*** Data extract ***
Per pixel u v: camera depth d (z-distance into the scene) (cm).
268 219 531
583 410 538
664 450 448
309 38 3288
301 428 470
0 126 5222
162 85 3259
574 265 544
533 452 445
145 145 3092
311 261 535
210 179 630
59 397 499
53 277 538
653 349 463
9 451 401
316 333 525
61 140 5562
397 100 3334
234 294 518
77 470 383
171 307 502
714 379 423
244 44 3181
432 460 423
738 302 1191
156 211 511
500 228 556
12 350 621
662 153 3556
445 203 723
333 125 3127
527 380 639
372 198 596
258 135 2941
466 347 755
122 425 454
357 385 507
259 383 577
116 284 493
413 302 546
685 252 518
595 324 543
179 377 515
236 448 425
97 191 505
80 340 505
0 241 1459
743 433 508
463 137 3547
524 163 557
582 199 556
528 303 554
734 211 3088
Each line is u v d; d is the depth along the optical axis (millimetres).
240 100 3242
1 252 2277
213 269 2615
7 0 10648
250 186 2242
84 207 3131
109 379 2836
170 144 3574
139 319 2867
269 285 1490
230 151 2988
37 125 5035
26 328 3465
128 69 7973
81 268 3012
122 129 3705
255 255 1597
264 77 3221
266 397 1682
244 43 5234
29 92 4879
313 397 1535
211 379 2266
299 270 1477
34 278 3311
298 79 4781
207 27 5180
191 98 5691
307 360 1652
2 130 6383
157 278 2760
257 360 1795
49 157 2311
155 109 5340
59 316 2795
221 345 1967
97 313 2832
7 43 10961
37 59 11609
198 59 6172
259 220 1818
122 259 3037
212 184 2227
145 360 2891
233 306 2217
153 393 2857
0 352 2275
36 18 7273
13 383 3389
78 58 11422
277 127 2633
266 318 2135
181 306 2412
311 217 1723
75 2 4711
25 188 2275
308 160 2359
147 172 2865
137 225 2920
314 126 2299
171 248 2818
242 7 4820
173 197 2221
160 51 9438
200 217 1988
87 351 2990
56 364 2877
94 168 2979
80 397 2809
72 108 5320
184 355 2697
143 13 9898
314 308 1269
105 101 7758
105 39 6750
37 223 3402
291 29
*** End of Data extract ***
→ Task prompt
Every record must be transcribed exactly, with no line skipped.

→ Output below
Per pixel u v: camera depth d (z-distance into the scene) (cm).
268 219 531
583 410 538
664 450 448
309 38 3288
301 428 470
0 126 5222
162 85 3259
574 265 544
533 452 445
145 145 3092
311 261 535
210 179 630
59 397 499
53 277 538
653 349 463
9 451 401
316 333 525
61 140 5562
397 100 3334
234 294 518
77 470 383
171 307 502
714 379 423
244 44 3181
432 460 423
738 302 1191
156 211 511
500 228 556
12 350 621
662 153 3556
445 203 723
333 125 3127
527 380 639
372 198 596
258 135 2941
466 347 755
122 425 454
357 385 507
259 383 577
116 284 493
413 302 546
685 252 518
595 324 543
179 377 515
236 448 425
97 191 505
80 340 505
0 241 1459
743 433 508
463 137 3547
524 163 557
582 199 556
528 303 554
734 211 3088
Each line is u v d; d is the depth along the optical axis (millimetres).
240 100 3242
1 252 2277
213 269 2615
7 0 10648
250 186 2242
84 207 3131
109 379 2836
170 144 3574
139 319 2867
269 285 1490
230 151 2988
37 125 5035
26 328 3465
128 69 7973
81 268 3012
122 129 3705
255 255 1597
264 77 3221
266 397 1682
244 43 5234
29 92 4879
313 397 1535
211 379 2266
299 270 1477
34 278 3311
298 79 4781
207 27 5180
191 98 5691
307 360 1652
2 130 6383
157 278 2760
257 360 1795
49 157 2311
155 109 5340
59 316 2795
221 345 1967
97 313 2832
7 43 10961
37 59 11609
198 59 6172
259 220 1818
122 259 3037
212 184 2227
145 360 2891
233 306 2217
153 393 2857
0 352 2275
36 18 7273
13 383 3389
78 58 11422
277 127 2633
266 318 2135
181 306 2412
311 217 1723
75 2 4711
25 188 2275
308 160 2359
147 172 2865
137 225 2920
314 126 2299
171 248 2818
242 7 4820
173 197 2221
160 51 9438
200 217 1988
87 351 2990
56 364 2877
94 168 2979
80 397 2809
72 108 5320
184 355 2697
143 13 9898
314 308 1269
105 101 7758
105 39 6750
37 223 3402
291 29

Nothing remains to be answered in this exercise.